**作業指示**
A – リニア新幹線工事差止訴訟の記事によると、第17回口頭弁論はどこで開かれたか。
B – リニア新幹線工事差止訴訟の記事を、最後の文の後から書き継ぐこと。

───── 提示された文章 ─────

3.14リニア新幹線工事差止訴訟第17回口頭弁論
山本 敦さん(焼津市/農業)が意見陳述
【静岡】3月14日、リニア中央新幹線静岡工区の工事差し止めを求める第17回口頭弁論が静岡地裁で開かれた。公判前には、静岡市の繁華街で街頭宣伝と署名活動が行われ、裁判開始前には地裁前の西門橋上でミニ集会を開催した。
第17回口頭弁論は、焼津市で農業を営む山本敦(つとむ)さんが意見陳述を行った。山本さんはおよそ10年前まで東京で会社勤めをしていたが退職し、故郷の静岡県焼津市に戻り以降農業に従事している。
農業に欠かせない水の問題を入り口に、リニア新幹線の南アルプストンネル建設について陳述した。
いいかげんな水資源の調査と分析
南アルプスに源を発する大井川左岸の河口部に位置する焼津市は大井川の水の恵みに支えられて人々の生活が成り立っていること、それは、焼津市の水道水源の88%が市内各所でくみ上げられる地下水で、残りの18%は広域水道企業団から受けいれる大井川の水であること、焼津は漁業の町であり水産加工業をはじめ、豊富な地下水が得られることから各種製造業も立地し、人々
の生活のみならず生業をも支えている。
JR東海はトンネル建設によって大井川の水量は毎秒2トン減少すると推計を公表しているが年間流量の19億トンと比較すれば(毎秒2トンで1年間に6307万トンであり3・3%に相当)微々たるものと主張する。豊水期と渇水期の流量差が大きい実態を無視したこのような発言を繰り返していること、また下流域の地下水と上流域深部のイオン濃度が異なることについても下流域は中下流域の水に近いことから上流部のトンネル工事による流量棄損が下流域の地下水に影響を与えないとの主張も、限られた調査地点の分析だけでは解明されたとは言えないと述べた。

───── 抽出データ ─────

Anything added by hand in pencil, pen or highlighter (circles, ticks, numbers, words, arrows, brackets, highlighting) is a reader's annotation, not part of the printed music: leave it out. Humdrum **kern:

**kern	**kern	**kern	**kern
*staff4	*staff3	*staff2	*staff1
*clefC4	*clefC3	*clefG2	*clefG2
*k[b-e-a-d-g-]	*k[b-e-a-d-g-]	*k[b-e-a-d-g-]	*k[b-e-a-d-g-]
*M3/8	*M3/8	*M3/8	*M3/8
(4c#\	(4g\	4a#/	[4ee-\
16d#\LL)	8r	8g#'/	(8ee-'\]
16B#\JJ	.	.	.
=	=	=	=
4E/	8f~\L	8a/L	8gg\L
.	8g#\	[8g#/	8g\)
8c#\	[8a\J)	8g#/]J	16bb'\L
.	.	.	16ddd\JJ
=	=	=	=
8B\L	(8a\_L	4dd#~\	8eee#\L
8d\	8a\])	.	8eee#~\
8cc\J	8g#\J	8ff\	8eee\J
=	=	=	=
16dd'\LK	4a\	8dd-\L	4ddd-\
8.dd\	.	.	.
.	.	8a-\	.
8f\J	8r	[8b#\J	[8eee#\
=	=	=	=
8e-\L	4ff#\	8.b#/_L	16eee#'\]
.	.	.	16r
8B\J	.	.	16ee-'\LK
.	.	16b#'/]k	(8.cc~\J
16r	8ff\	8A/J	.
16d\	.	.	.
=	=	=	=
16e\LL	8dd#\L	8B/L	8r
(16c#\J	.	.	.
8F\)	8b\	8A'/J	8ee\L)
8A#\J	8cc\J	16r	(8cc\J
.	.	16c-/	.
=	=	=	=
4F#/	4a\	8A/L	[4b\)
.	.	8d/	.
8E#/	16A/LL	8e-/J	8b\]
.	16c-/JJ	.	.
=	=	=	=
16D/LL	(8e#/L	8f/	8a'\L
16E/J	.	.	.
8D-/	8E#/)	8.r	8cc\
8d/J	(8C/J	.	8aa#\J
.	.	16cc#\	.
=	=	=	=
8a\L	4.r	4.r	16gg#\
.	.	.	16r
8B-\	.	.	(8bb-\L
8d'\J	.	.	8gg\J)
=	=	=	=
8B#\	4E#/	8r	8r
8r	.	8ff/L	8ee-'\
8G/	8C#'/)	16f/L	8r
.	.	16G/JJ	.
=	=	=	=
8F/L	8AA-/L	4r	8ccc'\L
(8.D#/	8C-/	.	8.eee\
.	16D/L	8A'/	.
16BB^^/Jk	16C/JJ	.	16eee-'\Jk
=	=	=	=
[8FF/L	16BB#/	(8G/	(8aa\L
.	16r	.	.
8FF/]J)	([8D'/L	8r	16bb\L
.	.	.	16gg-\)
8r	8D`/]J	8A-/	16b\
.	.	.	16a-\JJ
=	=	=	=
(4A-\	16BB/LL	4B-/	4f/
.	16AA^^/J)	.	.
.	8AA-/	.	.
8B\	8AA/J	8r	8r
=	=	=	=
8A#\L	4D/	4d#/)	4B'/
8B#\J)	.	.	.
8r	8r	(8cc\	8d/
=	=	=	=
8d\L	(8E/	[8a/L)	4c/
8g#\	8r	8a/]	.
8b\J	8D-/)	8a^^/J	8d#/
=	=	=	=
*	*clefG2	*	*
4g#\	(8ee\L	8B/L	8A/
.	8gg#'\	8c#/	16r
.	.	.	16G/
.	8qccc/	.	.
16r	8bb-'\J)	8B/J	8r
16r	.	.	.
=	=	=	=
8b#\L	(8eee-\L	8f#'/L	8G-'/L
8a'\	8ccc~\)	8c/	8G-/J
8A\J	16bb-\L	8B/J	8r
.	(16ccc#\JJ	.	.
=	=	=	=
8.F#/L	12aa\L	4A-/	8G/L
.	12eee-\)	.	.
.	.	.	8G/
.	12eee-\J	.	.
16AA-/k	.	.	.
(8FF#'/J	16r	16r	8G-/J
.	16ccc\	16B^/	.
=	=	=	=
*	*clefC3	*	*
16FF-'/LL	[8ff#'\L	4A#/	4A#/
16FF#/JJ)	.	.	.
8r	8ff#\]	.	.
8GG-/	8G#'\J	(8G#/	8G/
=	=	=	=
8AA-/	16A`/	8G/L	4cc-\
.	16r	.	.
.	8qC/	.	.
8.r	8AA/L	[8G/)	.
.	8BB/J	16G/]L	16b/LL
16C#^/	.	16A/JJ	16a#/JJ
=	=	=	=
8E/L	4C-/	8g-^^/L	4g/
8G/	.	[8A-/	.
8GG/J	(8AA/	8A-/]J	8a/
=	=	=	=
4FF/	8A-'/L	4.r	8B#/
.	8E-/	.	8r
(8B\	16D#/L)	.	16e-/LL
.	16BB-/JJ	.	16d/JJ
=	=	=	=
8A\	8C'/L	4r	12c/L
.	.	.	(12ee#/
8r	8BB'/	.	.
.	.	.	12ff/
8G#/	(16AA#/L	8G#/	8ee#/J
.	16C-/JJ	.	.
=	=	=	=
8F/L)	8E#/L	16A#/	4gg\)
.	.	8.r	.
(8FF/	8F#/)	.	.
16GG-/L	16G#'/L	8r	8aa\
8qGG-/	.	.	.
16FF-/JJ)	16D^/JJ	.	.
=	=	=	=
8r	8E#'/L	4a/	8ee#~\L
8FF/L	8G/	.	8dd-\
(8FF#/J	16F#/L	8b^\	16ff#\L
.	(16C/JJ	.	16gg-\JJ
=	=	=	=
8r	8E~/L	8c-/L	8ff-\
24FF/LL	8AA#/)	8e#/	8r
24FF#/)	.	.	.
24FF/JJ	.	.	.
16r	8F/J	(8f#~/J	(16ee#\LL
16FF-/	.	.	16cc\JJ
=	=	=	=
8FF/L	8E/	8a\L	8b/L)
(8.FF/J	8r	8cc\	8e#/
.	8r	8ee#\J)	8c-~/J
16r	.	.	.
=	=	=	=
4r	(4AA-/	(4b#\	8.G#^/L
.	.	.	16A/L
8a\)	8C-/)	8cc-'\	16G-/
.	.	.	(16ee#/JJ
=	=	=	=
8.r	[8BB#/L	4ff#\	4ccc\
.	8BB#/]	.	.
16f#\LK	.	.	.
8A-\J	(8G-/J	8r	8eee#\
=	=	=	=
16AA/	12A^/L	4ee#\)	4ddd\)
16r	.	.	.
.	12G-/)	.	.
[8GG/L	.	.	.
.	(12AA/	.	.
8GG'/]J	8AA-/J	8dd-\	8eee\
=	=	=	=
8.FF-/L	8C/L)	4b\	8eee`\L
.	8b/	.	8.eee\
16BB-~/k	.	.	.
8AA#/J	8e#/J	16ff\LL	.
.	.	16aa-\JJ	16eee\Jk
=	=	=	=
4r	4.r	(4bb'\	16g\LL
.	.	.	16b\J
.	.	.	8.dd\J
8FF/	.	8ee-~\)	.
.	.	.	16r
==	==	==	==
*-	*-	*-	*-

─────

**課題ごとの回答**
A – 静岡地裁。

B –
南アルプスの自然と大井川の水は守れない
リニア新幹線ルート選定にあたって過去の水力エネルギー開発による流量減少とこれに対して今日まで続く「水返せ運動」の歴史や水の資源としての問題だけでなく、流量の維持・改善が課題となっているこの川の水に及ぼす影響を考慮して選定されたものかと疑問を呈し、国際興業最高技術顧問の大島洋志氏のトンネルの路線選定にあたって考えるべきことを引用し次のように述べた。地質調査は路線選定の段階にこそ力を入れるべきで、地質技術者が注意すべき要点は①盆地の直下の横断、河川の下を長く併行するのは極力避ける。②トンネル内の一番高いところが行政区の境になるよう設計し、湧水に関する地域間の争いを避けるべきとしている。
ところがリニア新幹線南アルプストンネルは褶曲山脈の断層・破砕帯をいくつも突破し①大井川の谷合の東俣川をくぐり、その後しばらく西俣川に沿う(併行)ルートをとる。JR東海による地質調査によっても東又沿いの断層部分と西俣の断層周辺の亀裂が発達した地山では、川の流れが地下水を涵養していることが指摘されている。
②トンネルは静岡県に開口部がなく、最高点が長野・静岡県境に近い静岡県内にあり、トンネルのほとんどが山梨県側に下る勾配となるため湧き出す水は山梨県側に流れ下る。ポンプアップして大井川に戻すというが私企業が将来にわたってこれを続けられる保証はない。したがって南アルプストンネルは、これらの留意点を承知したうえで、掘ってはいけないところに計画されていることを明らかにした。先の大島洋志氏は専門誌への寄稿の中でこのトンネル工事はこれまでの日本のトンネル工事で経験の無い地形・地質条件下で格段の難工事となると述べている。JR東海は静岡県の工事許可が下りればあらゆる手段を講じてトンネルの完成を目指すとしている。掘削の妨げになる切羽の湧水を無くすために水抜きボーリングや環境への汚染が心配される各種薬液の地層への注入。これで足りなければ水抜きのために新たなトンネル掘削も否定していない。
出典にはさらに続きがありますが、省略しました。